Deep Learning (DL) keeps growing and pushing the boundaries of where AI is going and compute is expanding to keep up with the complexities of these models. With expanded compute comes expanded deployment in production. It becomes a very complicated process.
A million seconds is 12 days versus the 31 years it takes for a billion seconds to go by. The growth from a million to a billion is so large it completely changes the scope of anything it relates to. Now consider the hardware demands of a machine learning model with millions of parameters ver billions.
“Building Chips is actually pretty hard,” Chetan KapoorAmazon Web Services’ director of product management for Amazon EC2, told The New Stack.
It is a challenge the cloud giant has invested in.
Amazon Web Services ‘s recently-launched AWS Inf2 instances can handle ML models with up to 175 billion parameters in production at scale with 4x higher throughput and 10x lower latency than their previous offering.
AWS debuted Inf2 in preview at AWS re:Invent in December. The silicon is part of a larger group of EC2 instances, Inferentia accelerators, built specifically for supporting the needs of deep learning models. Inf2 offers higher throughput and lower latency than its predecessor.
Although the model can handle hundreds of billions of parameters, multiple machines can work concurrently to serve larger models.
Billions of Parameters
The problem with the hardware that was previously in existence was no longer meeting the new demands
“These deep learning models were exploding in size, going from being a few million parameters to billions of parameters. You need a lot of computing to actually train these models. Many of our customers were saying that it’s getting to a point where it was too expensive.” says Kapoor. And the best way for AWS to solve that problem was to build super-specialized silicon for deep learning models. That was the beginning of their journey roughly five years ago.

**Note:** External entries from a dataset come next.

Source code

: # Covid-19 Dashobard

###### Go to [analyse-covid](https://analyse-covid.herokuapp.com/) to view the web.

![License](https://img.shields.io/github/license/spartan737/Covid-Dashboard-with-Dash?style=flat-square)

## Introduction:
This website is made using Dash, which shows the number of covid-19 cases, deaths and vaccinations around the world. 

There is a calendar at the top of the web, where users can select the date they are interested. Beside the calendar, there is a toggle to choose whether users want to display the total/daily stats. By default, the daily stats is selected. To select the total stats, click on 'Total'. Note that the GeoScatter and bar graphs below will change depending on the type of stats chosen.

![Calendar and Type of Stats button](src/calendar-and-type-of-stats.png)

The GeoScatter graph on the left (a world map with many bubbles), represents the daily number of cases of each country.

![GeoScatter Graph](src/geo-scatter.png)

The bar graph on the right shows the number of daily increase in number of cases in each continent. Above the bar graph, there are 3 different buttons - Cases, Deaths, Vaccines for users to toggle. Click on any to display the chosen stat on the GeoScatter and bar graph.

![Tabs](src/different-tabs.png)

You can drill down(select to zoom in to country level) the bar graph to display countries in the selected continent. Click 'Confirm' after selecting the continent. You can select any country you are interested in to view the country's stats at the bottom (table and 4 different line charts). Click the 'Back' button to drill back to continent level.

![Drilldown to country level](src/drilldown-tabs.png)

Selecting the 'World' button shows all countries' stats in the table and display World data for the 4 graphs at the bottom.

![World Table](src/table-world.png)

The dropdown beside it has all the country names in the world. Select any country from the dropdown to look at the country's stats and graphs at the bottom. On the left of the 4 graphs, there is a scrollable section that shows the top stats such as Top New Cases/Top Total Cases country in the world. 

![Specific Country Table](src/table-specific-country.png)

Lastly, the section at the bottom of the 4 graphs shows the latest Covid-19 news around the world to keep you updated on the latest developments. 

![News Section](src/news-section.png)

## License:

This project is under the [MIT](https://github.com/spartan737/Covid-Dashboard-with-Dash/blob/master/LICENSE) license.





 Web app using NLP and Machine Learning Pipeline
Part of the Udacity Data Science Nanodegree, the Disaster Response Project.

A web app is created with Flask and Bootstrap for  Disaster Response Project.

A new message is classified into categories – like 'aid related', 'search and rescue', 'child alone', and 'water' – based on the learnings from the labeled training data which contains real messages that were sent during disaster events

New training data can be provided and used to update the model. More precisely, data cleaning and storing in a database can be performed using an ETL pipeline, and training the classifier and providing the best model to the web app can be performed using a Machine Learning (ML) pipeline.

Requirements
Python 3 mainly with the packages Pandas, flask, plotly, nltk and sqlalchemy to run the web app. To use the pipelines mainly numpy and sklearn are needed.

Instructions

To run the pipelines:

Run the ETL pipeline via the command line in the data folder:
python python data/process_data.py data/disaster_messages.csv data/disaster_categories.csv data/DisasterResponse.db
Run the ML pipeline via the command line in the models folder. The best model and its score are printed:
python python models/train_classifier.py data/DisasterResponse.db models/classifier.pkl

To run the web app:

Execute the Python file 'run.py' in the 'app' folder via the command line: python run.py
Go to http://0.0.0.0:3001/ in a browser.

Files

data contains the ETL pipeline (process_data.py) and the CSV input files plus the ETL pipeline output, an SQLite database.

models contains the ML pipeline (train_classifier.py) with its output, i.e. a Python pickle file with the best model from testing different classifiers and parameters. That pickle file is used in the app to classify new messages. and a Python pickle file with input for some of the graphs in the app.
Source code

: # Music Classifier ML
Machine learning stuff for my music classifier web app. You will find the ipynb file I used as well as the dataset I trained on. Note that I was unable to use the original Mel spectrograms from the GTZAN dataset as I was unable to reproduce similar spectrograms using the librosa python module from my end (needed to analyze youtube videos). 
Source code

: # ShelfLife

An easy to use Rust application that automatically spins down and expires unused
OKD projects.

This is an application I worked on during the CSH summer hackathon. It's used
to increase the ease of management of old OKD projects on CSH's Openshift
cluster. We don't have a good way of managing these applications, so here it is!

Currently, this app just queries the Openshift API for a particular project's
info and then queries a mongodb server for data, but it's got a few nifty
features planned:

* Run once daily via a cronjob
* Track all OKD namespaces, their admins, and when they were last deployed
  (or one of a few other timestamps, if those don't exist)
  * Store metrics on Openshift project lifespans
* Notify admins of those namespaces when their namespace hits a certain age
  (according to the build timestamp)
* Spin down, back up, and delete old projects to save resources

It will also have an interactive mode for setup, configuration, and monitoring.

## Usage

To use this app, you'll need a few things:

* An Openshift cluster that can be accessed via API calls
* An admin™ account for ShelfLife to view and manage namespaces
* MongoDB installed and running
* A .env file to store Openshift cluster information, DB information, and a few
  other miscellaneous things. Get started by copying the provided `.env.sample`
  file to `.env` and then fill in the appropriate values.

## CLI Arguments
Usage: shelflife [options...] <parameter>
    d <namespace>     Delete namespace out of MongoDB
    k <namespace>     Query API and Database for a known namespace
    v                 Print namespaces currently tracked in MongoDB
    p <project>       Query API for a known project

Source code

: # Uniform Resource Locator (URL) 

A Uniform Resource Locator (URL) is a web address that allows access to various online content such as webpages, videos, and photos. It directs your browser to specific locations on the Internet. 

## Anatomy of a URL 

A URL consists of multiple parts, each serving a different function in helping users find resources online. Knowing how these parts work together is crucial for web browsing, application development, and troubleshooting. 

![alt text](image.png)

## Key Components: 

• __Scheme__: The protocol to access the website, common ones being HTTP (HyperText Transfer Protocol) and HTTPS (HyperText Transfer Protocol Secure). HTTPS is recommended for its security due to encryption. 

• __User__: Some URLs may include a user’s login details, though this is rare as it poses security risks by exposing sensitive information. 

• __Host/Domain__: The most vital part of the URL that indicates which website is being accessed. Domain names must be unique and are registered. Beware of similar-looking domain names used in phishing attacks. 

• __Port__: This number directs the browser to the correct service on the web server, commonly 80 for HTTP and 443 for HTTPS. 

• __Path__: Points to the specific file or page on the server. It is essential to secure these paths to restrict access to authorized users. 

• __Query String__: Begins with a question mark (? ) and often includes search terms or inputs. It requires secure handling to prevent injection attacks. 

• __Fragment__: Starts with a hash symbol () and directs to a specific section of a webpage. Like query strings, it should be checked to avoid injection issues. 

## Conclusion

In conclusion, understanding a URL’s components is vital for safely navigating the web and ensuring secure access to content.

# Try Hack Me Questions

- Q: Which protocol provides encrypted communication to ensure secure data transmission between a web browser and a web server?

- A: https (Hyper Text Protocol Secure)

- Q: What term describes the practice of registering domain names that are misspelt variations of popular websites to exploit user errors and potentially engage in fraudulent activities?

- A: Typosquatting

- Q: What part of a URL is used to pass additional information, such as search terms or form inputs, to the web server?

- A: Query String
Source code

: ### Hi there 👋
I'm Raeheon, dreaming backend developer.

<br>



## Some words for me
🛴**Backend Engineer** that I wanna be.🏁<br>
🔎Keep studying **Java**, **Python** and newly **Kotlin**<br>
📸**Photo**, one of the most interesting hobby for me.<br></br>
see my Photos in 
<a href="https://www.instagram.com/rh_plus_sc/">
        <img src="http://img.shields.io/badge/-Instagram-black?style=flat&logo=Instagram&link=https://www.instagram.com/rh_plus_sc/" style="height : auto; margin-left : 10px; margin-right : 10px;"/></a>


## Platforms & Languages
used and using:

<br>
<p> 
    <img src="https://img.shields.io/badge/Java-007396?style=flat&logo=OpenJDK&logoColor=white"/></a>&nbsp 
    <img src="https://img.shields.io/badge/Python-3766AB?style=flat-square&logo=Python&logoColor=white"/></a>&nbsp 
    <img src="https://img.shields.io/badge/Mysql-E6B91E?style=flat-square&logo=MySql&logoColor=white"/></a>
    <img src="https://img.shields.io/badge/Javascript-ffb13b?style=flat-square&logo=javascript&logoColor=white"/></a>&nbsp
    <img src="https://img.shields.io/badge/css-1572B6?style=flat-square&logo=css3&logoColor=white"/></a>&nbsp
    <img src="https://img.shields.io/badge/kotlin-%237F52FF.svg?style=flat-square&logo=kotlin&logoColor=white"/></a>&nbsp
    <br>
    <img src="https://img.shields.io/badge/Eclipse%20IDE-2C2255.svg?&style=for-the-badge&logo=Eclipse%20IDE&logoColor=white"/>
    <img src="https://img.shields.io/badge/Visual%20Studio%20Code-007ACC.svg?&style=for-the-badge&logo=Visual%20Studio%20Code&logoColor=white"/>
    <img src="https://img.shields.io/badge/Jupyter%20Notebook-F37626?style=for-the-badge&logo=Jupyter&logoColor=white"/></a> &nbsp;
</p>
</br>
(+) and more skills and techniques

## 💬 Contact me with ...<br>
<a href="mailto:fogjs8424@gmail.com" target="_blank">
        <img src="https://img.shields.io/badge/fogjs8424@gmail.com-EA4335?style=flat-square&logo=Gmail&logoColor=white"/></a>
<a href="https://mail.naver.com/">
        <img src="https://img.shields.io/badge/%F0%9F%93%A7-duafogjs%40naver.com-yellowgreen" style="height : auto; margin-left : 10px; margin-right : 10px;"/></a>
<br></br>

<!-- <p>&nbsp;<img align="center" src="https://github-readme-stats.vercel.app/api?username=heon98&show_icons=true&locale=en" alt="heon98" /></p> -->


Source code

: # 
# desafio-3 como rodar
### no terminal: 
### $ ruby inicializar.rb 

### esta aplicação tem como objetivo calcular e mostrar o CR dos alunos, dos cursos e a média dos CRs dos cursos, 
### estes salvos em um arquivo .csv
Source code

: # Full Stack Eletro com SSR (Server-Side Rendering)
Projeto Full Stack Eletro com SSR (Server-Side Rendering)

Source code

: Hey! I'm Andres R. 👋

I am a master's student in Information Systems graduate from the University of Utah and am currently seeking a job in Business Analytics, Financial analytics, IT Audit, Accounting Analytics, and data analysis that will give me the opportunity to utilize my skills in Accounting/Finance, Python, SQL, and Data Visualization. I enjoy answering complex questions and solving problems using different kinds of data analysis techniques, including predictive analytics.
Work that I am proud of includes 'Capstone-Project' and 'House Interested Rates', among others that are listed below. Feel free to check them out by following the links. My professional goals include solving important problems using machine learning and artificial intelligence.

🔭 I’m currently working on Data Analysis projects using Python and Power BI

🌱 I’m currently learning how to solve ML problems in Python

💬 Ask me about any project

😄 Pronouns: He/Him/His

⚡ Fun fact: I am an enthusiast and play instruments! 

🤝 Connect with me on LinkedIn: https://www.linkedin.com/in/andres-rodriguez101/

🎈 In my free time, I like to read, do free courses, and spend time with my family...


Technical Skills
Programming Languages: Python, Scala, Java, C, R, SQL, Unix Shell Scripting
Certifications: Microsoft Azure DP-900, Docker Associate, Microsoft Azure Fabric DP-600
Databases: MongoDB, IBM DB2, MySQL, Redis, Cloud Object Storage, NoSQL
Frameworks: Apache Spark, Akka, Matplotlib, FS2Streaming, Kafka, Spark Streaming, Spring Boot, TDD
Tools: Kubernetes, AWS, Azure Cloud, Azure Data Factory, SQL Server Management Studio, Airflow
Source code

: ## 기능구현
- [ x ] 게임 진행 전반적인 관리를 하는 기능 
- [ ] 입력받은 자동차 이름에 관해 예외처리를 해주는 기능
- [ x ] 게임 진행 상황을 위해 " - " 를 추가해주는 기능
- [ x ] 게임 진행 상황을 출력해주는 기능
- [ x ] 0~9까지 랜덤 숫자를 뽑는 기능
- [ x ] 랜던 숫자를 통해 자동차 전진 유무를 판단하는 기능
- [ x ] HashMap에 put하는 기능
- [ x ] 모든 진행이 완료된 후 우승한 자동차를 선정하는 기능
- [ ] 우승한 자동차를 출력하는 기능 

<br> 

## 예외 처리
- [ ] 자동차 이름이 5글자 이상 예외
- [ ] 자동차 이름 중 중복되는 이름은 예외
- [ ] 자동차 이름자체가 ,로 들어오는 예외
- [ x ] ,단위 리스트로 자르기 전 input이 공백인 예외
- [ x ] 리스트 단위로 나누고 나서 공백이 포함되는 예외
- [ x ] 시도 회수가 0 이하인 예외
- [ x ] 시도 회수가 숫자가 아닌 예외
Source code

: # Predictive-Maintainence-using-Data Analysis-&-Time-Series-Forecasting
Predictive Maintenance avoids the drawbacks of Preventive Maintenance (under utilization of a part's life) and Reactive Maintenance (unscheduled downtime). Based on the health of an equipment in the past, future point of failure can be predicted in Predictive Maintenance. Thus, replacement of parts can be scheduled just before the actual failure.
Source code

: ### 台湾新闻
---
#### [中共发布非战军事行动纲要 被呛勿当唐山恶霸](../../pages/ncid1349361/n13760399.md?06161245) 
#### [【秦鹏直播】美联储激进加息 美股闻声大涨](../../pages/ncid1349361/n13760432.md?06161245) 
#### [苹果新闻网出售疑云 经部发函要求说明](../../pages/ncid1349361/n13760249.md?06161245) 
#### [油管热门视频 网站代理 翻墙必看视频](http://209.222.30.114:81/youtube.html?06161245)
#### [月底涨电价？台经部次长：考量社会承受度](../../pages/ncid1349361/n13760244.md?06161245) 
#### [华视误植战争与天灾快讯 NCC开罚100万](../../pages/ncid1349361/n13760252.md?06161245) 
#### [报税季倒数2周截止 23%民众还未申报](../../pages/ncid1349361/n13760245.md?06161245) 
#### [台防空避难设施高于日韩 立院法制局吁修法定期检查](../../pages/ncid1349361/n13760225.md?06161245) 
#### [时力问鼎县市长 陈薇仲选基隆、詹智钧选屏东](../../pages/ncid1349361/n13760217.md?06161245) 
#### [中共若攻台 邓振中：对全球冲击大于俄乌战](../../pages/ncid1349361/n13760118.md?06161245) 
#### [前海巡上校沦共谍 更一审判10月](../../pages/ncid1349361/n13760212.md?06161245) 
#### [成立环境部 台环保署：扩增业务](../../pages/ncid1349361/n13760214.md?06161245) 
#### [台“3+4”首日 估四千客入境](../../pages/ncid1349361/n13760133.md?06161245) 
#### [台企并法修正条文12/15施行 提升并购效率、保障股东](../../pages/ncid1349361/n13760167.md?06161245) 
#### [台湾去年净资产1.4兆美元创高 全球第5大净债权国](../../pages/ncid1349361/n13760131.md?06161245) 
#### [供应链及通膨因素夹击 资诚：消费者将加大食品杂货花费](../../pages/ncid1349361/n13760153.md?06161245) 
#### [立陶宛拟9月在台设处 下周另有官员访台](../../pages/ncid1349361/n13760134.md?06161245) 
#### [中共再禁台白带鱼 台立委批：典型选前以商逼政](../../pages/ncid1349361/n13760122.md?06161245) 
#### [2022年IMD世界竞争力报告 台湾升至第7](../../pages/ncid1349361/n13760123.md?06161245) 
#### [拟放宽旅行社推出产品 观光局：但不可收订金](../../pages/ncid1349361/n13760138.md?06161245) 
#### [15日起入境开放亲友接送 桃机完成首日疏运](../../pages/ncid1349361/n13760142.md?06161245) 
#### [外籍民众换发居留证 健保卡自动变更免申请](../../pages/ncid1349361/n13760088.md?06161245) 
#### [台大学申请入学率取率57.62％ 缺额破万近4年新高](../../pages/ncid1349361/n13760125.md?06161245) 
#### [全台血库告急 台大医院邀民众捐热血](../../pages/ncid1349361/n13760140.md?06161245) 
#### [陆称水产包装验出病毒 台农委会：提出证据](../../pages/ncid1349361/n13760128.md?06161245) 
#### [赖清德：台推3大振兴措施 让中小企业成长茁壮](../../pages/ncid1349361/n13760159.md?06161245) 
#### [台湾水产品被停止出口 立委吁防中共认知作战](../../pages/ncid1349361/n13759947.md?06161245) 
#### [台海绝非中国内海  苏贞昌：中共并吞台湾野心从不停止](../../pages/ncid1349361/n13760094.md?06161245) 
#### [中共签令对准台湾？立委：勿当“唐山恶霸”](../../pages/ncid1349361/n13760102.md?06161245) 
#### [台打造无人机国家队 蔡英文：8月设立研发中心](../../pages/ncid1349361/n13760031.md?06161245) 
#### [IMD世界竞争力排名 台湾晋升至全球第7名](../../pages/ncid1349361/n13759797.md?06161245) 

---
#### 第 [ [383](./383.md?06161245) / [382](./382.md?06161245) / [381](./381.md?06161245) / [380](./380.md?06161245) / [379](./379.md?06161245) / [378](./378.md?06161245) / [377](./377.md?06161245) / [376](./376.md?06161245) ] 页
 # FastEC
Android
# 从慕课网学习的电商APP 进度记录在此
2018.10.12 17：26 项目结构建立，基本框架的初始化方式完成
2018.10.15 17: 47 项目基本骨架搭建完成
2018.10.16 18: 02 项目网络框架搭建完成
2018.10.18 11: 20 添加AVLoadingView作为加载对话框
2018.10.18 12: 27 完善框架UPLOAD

AWS’s Inferentia accelerators were built to bridge that gap. For more insight, “it’s specifically designed for running these crazy large deep learning models because the alternative was for many of these customers to use training platforms that host these models and that is just too expensive for them to run at scale,” Kapoor said.
Inf2 leverages a brand-new silicon chip called Inferentia2. It’s the second generation of this chip and can hold up to 175 billion parameters. Compared to the first generation chip Inf1, it offers 4x the throughput and 10x lower latency. It’s designed for running DL models in production.
Inf2 was designed for a massive scale but couldn’t be a massive size. It caused AWS engineers to think on the platform level.
Of the process, Kapoor details, “[We] had to take a step back and say, well, we can’t really go down the path of building a massive chip to hold the model because it’s not going to scale well for our customers or enable us to deliver the cost improvements that our customers are looking for.”
Inf2 is actually a system of 12 chips in one server interconnected with a dedicated fabric working concurrently.
Because Inf2 is a 12-chip system, the process required some reverse engineering and future forecasting. One question the team had to assess was, “how much power we can pack in on a per chip basis?” and the other was, “projecting what [customers] needs are going to look like going on,” Kapoor explained.
The Customer’s Own Machine
The hardware is impactful, even if quietly so. The use case Kapoor expanded on was recommendation engines. Ever-present in daily life but often an afterthought if even a thought at all. He expanded on two, Pinterest and Grammarly as their impact is different. The Pinterest example was a user who sees a lamp, clicks it, and is taken to the e-commerce store for purchase. Grammarly is a real-time grammar editor. Both operate at large or massive scale and in real time over the AWS cloud. For the use of huge ML models and for both to work, compute supports that.
Inf2 instances are on a per-customer basis. If someone is using that machine, it’s their machine. It can hold one model or multiple models as there are many instances where only one model can fit or, on the other hand, where an AI system requires multiple smaller models to run. Consider a voice assistant, for a successful voice assistant to provide an engaging interactive experience, multiple models need to be trained (speech recognition, inferential, natural language understanding, etc). But AWS won’t add other customers on a machine if there is additional available compute capacity.
Of the future, Kapoor said, “there is a definite understanding that these models will continue to grow,” but he is confident that Inf2 is fully capable of handling all the immediate needs of the future. “If [a model] doesn’t fit inside a single machine… they have the ability to expand outside of that machinery. Multiple machines can run these models concurrently,” he explained before also acknowledging his awareness that Inf2 is a second-generation chip.